WE WANT OUR HOOKERS LEFT ALONE: If a Pro Football Hall of Famer needs something more strenuous than golf to fill his needs, fine. But if someone has to go to jail, let it be the Hall of Famer. A working girl’s got it hard enough without getting disturbed on some misdemeanor tampering charge during our national tribute to Caligula.
[NEWS: Ex-Raiders DT Sapp arrested for soliciting prostitute in AZ]
BETTER PRODUCTION VALUES FOR THE COMMISSIONER’S ADDRESS TO THE PEASANTS: Now that it is clear that Goodell is just going to do a full heel turn and spend his next Friday speech calling his company a collection of all-seeing, all-knowing gods and flipping off people he doesn’t like, he needs a spanglier costume. Maybe a suit made entirely of $1,000 bills, or sequins, or a torn T-shirt that reads, “I’M A COMMISSIONER, SO KISS MY GINGER A--.” I mean, haughty contempt and ill-disguised irritation at having to mingle with the proles is one thing, but doing it in a gray suit that blends in with the pile of soot behind you is not acceptable in this day and age. Pretty it up, Rog. You have a standard to downhold.
[RELATED: Goodell nails role as NFL owners' human shield]
WE WANT A STAND-UP COMEDY HALFTIME SHOW: Like most halftime show participants, Katy Perry was a spectacularly overproduced bore, and even the post-show attempts to out the arrhythmic shark dancer at her side came off as forced and half-hearted. Truth is, the halftime show is your ticket to working the state fair circuit, so why not a qualified stand-up or two who already know bad gigs all too well?
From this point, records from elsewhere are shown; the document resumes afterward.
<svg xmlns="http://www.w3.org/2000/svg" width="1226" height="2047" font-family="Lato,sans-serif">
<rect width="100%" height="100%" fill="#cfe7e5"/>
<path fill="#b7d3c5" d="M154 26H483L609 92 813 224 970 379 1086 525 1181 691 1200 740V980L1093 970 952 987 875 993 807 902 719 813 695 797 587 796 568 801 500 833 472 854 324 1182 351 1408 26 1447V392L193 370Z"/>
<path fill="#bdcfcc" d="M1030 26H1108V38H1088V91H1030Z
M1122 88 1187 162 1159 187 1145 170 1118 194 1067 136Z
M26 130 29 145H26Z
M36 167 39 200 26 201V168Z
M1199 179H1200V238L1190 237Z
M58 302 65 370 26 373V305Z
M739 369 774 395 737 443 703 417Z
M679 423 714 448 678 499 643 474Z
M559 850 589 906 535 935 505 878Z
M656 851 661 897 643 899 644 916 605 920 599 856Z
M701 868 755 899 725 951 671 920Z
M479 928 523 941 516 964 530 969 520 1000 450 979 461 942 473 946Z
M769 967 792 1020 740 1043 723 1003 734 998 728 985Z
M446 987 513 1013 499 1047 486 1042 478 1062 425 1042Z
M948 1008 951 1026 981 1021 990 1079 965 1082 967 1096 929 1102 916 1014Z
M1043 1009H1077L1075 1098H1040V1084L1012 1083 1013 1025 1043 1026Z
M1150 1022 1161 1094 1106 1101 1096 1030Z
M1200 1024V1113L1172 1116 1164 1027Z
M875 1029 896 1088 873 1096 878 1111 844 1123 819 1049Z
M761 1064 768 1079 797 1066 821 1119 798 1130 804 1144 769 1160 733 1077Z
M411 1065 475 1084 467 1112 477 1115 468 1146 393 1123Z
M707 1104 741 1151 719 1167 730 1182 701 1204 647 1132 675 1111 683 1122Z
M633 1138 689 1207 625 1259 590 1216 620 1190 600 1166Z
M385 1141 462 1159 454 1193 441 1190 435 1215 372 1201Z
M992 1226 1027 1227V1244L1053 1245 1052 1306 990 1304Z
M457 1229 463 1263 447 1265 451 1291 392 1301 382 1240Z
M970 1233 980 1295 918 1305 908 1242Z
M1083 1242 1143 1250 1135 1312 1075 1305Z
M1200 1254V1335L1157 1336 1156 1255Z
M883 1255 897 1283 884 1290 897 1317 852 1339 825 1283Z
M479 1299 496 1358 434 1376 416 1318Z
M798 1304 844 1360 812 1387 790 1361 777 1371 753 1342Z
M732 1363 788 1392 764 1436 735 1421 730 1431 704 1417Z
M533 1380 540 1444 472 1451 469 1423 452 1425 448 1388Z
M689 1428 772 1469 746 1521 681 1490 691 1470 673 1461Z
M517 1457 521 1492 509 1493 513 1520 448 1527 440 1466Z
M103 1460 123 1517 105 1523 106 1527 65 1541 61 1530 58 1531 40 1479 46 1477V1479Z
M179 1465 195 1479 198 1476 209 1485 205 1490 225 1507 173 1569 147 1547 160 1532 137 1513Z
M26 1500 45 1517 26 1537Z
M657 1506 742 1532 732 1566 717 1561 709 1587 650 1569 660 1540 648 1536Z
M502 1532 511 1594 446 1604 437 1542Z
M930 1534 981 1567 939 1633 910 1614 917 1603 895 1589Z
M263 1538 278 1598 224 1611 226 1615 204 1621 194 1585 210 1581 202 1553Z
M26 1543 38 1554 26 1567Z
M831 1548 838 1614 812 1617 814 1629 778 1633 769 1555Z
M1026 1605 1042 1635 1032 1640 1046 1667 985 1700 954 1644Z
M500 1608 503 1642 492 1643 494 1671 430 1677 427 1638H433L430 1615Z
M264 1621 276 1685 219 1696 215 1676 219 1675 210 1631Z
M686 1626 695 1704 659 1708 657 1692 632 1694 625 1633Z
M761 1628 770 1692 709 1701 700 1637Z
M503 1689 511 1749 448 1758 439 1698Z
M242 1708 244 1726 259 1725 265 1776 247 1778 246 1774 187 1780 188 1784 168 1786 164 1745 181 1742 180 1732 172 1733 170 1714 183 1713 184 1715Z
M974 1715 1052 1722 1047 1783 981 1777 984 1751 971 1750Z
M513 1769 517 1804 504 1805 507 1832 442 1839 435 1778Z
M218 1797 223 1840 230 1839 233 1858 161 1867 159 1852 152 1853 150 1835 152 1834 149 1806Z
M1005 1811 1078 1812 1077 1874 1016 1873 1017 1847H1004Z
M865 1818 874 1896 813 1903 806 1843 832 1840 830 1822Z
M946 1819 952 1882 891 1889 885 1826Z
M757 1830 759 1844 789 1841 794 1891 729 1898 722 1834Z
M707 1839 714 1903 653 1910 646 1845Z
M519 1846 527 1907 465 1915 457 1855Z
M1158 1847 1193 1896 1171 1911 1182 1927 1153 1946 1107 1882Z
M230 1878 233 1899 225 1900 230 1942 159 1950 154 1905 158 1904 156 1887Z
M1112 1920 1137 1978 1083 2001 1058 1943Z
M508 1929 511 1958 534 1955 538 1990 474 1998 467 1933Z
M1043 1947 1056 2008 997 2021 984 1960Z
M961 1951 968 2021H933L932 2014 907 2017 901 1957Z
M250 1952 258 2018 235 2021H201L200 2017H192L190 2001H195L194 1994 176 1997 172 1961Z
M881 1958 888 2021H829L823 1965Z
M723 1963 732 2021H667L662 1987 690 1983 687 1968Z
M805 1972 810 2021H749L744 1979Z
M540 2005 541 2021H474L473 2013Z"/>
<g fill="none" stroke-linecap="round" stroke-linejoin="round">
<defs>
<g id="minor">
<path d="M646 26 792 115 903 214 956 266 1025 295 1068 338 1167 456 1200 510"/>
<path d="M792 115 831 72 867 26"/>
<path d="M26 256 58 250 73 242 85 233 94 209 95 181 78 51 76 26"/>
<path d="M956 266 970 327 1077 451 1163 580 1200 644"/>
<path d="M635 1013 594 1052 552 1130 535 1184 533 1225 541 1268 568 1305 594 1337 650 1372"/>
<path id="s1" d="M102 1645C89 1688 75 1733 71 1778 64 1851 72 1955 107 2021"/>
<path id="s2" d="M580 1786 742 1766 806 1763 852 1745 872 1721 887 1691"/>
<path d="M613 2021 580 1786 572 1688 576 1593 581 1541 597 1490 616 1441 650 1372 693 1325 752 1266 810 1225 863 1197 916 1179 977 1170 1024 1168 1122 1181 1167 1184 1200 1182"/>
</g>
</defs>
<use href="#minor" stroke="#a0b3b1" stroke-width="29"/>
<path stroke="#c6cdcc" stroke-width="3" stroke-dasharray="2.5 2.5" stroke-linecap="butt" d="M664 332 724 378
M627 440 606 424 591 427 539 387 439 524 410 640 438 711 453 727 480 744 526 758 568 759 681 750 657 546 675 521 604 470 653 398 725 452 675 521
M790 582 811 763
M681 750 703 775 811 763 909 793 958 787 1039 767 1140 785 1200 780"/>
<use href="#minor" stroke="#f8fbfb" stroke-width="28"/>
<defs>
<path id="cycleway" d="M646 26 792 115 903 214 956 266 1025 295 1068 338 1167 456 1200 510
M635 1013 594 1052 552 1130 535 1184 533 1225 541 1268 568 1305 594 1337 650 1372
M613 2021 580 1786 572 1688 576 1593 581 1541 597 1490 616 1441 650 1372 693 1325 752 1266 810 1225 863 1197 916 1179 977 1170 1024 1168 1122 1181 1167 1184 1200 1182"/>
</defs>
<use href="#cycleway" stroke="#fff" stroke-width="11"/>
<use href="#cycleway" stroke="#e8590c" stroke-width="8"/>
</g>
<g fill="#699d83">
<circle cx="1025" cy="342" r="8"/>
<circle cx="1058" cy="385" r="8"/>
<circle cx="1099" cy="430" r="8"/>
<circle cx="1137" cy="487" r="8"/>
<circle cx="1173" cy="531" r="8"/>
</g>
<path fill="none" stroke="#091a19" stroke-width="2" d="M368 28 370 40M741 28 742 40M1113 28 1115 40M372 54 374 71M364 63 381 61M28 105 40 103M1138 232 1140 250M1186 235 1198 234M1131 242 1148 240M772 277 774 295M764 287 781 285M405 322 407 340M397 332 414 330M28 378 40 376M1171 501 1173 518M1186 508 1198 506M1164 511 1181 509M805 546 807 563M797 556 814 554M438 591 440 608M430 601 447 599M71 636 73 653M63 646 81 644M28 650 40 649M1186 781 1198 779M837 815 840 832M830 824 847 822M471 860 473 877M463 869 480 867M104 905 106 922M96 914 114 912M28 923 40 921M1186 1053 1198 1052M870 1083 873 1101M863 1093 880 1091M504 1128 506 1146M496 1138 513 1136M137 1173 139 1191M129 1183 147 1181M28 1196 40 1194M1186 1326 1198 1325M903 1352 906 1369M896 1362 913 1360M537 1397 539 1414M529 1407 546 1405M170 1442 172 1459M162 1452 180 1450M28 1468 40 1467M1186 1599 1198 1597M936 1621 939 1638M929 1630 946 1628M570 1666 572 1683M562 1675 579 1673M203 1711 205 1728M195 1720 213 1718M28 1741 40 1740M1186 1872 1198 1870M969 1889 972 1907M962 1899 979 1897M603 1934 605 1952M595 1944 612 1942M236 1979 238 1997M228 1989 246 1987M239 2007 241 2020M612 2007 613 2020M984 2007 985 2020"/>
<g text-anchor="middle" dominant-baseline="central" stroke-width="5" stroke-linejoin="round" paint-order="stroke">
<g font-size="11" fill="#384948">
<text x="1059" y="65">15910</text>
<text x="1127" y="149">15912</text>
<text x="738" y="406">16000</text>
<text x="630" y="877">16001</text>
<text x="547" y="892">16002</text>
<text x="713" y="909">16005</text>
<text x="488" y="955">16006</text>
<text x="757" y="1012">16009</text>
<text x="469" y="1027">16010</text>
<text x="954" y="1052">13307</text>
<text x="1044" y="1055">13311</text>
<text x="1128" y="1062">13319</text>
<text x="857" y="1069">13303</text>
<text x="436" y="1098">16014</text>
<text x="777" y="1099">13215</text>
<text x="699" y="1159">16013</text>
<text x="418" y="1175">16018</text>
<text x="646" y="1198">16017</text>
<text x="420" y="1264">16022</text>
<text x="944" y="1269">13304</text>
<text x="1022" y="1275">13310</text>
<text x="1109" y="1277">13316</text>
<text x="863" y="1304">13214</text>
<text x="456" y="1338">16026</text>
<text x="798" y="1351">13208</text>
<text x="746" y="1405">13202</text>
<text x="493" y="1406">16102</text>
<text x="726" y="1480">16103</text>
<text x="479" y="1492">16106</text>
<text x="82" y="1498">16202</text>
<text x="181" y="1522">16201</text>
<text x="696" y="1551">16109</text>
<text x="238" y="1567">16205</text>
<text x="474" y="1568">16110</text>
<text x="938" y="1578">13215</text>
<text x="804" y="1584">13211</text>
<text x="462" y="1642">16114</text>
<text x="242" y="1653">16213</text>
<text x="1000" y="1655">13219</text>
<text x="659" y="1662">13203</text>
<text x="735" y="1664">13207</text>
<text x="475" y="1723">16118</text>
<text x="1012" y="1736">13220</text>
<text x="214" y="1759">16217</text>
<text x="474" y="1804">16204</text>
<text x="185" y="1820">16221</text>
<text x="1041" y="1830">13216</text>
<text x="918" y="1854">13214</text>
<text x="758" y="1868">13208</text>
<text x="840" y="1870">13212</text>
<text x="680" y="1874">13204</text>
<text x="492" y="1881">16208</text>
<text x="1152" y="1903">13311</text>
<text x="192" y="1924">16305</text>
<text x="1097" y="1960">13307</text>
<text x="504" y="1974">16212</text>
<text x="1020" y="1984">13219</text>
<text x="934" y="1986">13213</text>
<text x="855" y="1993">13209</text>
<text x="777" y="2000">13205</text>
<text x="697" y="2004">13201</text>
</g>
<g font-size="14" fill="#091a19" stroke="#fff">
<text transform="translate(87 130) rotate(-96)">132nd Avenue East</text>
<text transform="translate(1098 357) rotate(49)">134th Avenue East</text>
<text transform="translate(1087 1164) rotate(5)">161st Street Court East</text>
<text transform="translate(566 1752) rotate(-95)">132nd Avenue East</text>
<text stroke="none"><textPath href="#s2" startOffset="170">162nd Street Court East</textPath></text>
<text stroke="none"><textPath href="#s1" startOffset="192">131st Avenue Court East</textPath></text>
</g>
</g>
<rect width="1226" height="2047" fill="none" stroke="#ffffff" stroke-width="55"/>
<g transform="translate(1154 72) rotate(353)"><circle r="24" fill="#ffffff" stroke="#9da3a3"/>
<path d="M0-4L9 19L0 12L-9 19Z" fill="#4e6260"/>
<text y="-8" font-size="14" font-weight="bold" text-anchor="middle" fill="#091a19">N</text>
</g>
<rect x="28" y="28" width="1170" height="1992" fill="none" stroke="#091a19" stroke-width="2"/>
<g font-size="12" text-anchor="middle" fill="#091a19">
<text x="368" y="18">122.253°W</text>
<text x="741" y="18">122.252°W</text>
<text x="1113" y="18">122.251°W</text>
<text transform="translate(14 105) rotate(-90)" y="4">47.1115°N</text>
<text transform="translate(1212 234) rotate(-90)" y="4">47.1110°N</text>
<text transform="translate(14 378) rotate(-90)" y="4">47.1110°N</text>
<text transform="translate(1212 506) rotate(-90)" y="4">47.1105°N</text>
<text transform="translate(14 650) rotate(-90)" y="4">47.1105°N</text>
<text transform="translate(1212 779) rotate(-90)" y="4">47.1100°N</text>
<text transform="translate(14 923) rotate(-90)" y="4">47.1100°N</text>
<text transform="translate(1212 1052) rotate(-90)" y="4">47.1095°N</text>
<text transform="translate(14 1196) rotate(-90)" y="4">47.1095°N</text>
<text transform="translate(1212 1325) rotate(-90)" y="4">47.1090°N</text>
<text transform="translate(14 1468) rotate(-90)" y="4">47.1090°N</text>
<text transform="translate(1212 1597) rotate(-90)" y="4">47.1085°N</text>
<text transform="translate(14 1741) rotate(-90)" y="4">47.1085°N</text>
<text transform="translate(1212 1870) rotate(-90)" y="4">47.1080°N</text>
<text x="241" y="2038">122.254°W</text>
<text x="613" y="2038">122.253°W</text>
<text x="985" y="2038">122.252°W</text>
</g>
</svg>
There won’t be any robotic faux-fans pretending to be hanging around the stage by accident, there won’t be a need to ride onto the stage a gigantic metallic triceratops with diaper rash, and no spastic choreography to distract you from the fact that show business in America has become a steaming dumpster fire. The only caveat -- they have to be willing to deal with an audience of people who paid $12,500 per ticket who will probably not understand the jokes.
In fact, let's cut to the chase and sign Key & Peele now. They get the Super Bowl better than anyone else on Earth, and they're not even half trying.
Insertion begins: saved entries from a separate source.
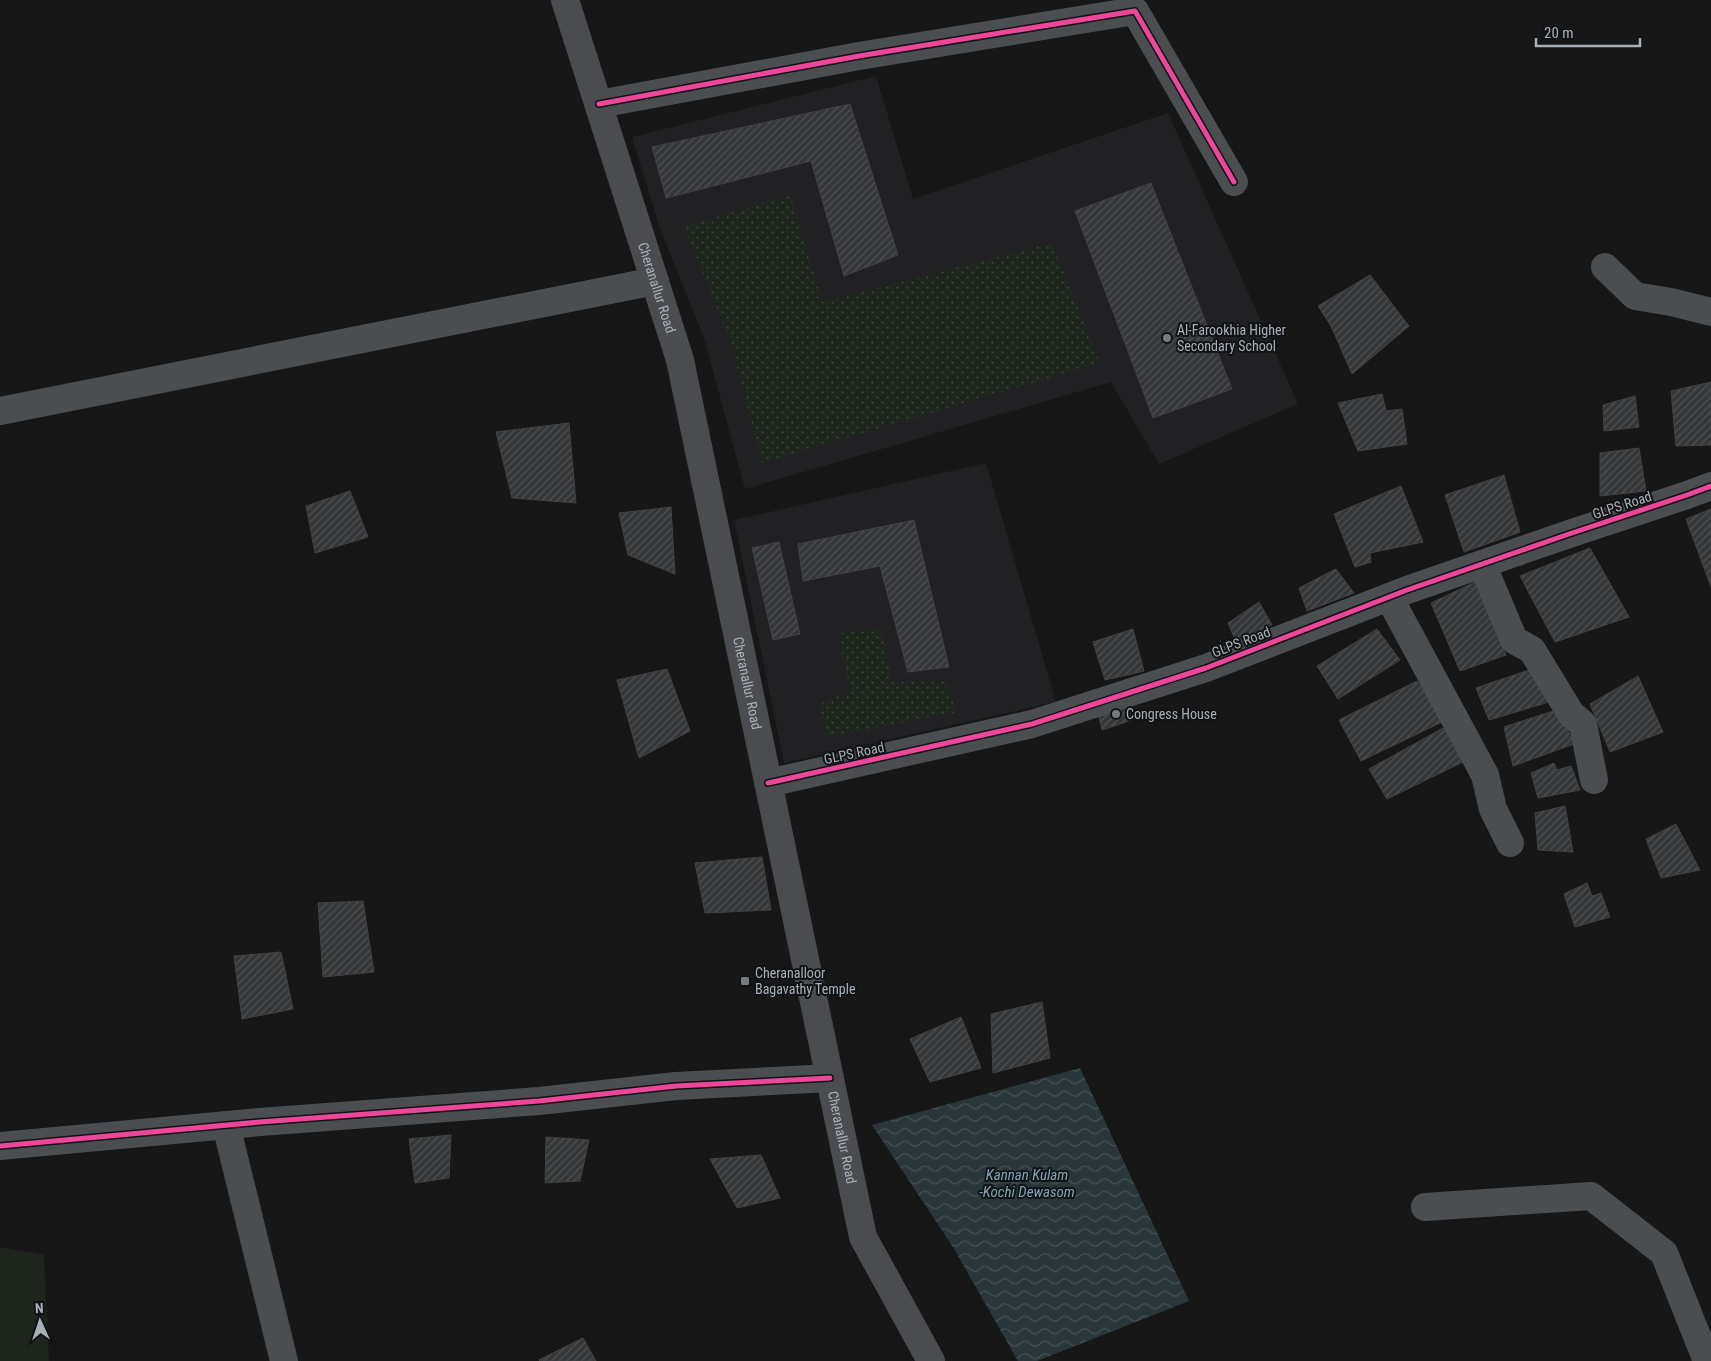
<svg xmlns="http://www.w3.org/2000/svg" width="1711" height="1361" viewBox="0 0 1711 1361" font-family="'Roboto Condensed',sans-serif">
  <defs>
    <pattern id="park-dots" width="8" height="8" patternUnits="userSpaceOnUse" patternTransform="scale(1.25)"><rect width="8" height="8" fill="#1e251d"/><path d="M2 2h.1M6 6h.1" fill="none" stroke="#3c423c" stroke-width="1.8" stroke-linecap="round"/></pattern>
    <pattern id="water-waves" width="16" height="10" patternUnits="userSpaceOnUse" patternTransform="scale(1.25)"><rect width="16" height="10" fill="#29373b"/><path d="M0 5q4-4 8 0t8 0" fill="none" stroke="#455255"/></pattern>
    <pattern id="building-hatch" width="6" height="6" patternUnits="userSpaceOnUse" patternTransform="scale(1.25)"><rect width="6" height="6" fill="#353637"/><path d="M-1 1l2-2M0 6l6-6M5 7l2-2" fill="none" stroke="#4f5152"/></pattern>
  </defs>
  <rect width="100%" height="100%" fill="#171718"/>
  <g fill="#212124">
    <polygon points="876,76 913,199 1168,113 1298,404 1159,464 1111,382 745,489 704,338 659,226 632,137"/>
    <polygon points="986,463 1056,702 784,763 734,520"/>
  </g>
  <polygon fill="#1e251d" points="0,1247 44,1255 49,1361 0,1361"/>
  <g fill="url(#park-dots)">
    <polygon points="790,195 823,302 1052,243 1100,363 762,463 729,337 684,227"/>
    <polygon points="881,629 892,682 945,681 957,712 827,737 819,704 850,691 839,633"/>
  </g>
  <polygon fill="url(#water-waves)" points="1080,1068 1189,1301 1037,1361 1018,1361 953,1247 872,1125"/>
  <g fill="url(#building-hatch)" stroke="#404244">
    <polygon points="850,104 898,255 844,276 811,161 666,198 652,147"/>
    <polygon points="1151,183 1232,389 1153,418 1075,211"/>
    <polygon points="1370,275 1409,326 1352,374 1331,326 1318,306"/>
    <polygon points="1711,382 1711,445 1676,446 1671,391"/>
    <polygon points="1382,394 1386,411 1402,409 1407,444 1358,451 1338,403"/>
    <polygon points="1635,396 1639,427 1604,431 1603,405"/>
    <polygon points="569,423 576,503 512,498 496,432"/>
    <polygon points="1639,448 1646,491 1600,496 1600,453"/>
    <polygon points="1504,475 1520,532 1464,552 1445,495"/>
    <polygon points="1401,486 1423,542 1370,553 1371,562 1355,567 1334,514"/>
    <polygon points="350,491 368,537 315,553 306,506"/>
    <polygon points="671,507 675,574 628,555 619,513"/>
    <polygon points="1711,509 1711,587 1686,519"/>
    <polygon points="914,520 949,667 908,672 880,566 803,581 798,544"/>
    <polygon points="779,542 800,634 773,640 752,548"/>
    <polygon points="1590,548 1629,617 1555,642 1520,576"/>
    <polygon points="1336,569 1354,593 1307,611 1299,588"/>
    <polygon points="1475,582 1506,655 1460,671 1431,603"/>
    <polygon points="1259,602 1272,625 1236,642 1228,623"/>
    <polygon points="1133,629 1144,671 1105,680 1093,642"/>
    <polygon points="1377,629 1400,660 1338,699 1317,666"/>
    <polygon points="667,669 690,731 639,758 617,680"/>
    <polygon points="1529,670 1549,702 1489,720 1476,688"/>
    <polygon points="1638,676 1663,732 1610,752 1590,704"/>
    <polygon points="1417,681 1444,721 1361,761 1339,720"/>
    <polygon points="1126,698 1135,719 1102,730 1097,709"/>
    <polygon points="1559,709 1574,744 1513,766 1504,727"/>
    <polygon points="1443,728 1467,760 1387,799 1369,769"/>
    <polygon points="1554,763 1557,770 1571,766 1580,790 1538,798 1531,773"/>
    <polygon points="1565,806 1573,852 1538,850 1535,813"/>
    <polygon points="1676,824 1700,870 1661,878 1646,839"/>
    <polygon points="762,857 771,910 705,913 695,863"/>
    <polygon points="1587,883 1592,896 1601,893 1610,917 1575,927 1564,894"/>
    <polygon points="363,901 374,972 323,977 318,903"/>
    <polygon points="281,952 293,1009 242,1019 234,956"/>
    <polygon points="1042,1002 1050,1058 993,1073 991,1014"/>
    <polygon points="961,1017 981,1068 930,1082 910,1039"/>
    <polygon points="451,1135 449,1178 415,1183 409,1139"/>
    <polygon points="546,1137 589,1140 580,1181 545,1183"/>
    <polygon points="761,1155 780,1198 737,1208 710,1159"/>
    <polygon points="583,1338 596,1361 540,1361 539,1360"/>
  </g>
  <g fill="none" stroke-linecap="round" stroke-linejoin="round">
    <g stroke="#4b4e51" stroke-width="28">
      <polyline points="599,104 859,56 1135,11 1234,182"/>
      <polyline points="1605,267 1635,296 1671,302 1711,312"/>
      <polyline points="0,411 655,281"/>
      <polyline points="1482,564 1514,640 1532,650 1571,714 1583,724 1594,780"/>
      <polyline points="1389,597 1485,775 1493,809 1510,843"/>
      <polyline points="768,783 1032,724 1206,668 1407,590 1569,534 1687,495 1711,486"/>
      <polyline points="226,1125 284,1361"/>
      <polyline points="0,1146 260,1122 539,1101 676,1086 830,1078"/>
      <polyline points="1425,1207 1591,1196 1664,1253 1707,1361"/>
    </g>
    <path stroke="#4a4c4f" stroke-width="28" id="s1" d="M565 0 680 360 863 1237 931 1361"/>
    <defs>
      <g id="cycleway">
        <polyline points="599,104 859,56 1135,11 1234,182"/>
        <polyline points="768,783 1032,724 1206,668 1407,590 1569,534 1687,495 1711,486"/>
        <polyline points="0,1146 260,1122 539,1101 676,1086 830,1078"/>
      </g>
    </defs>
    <use href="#cycleway" stroke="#111214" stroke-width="8"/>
    <use href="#cycleway" stroke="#ed469a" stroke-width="5"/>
  </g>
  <g fill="#757b81" stroke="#111214" stroke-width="2">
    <circle cx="1167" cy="338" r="5"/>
    <circle cx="1116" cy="714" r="5"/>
    <rect x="740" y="976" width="10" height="10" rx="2.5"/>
  </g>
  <g text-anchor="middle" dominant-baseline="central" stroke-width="4" stroke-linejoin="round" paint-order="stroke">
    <g font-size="14" fill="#a8b1ba" stroke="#111214">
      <text stroke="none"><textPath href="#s1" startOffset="302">Cheranallur Road</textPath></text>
      <text transform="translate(1622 505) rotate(-18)">GLPS Road</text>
      <text transform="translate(1241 642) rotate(-21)">GLPS Road</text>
      <text stroke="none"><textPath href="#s1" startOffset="708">Cheranallur Road</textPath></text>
      <text transform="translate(854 753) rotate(-12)">GLPS Road</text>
      <text stroke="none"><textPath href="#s1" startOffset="1172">Cheranallur Road</textPath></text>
    </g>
    <g font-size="14" fill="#a8b1ba" stroke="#111214" text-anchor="start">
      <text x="1177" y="330">Al-Farookhia Higher<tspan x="1177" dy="16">Secondary School</tspan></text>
      <text x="1126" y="714">Congress House</text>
      <text x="755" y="973">Cheranalloor<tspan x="755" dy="16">Bagavathy Temple</tspan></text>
    </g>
    <g font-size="15" font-style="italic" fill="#7ca9b7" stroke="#111214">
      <text x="1027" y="1175">Kannan Kulam<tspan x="1027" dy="17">-Kochi Dewasom</tspan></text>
    </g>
  </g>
  <g transform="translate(40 1321) rotate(357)" stroke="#111214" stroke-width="4" paint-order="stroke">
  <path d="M0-4L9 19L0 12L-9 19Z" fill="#a8b1ba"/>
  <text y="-8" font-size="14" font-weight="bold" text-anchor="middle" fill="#a8b1ba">N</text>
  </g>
  <path d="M1536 38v8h104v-8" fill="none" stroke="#a8b1ba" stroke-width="2.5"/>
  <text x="1544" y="38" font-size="15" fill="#a8b1ba" stroke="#111214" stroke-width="4" paint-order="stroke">20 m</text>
</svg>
WE WANT PRICE-GOUGING, TRAFFIC ISSUES, MASSIVE INCONVENIENCES, NFL NETWORK SETS AS BIG AS UTAH AND A WEEK OF NEWS AND ENTERTAINMENT SURROUNDING B- AND C- AND EVEN D-LIST CELEBRI-MOPES YOU DON’T CARE ABOUT AND NEVER EVER WILL: We already know all that’s going to happen, so we wanted to give the NFL something it already knows how to do without much effort.
OH, AND WE WANT A WEIRDER ENDING THAN THE LAST ONE: We know there won’t be a more asinine play call than Pete Carroll’s, so that’s out, and in fact the one thing the Super Bowl has done pretty well over the years is provide game-deciding worth remembering. So really, we’re down to this:
Instead of the winning coach being doused with a gigantic bucket of colored sugar water with a familiar brand name, how about having said victor doused with a tub full of bees? It will be our way of saying, and we need this heard and understood, “You came, you saw, you robbed and pushed and poked and prodded and bored and annoyed us, and now you have to leave. And never, ever, ever return.”
Or maybe we can agree on a compromise. You can all come back, but leave Goodell at home. I mean, hosting a Super Bowl is enough of a buzzkill without him hanging around and making people wish they liked curling more.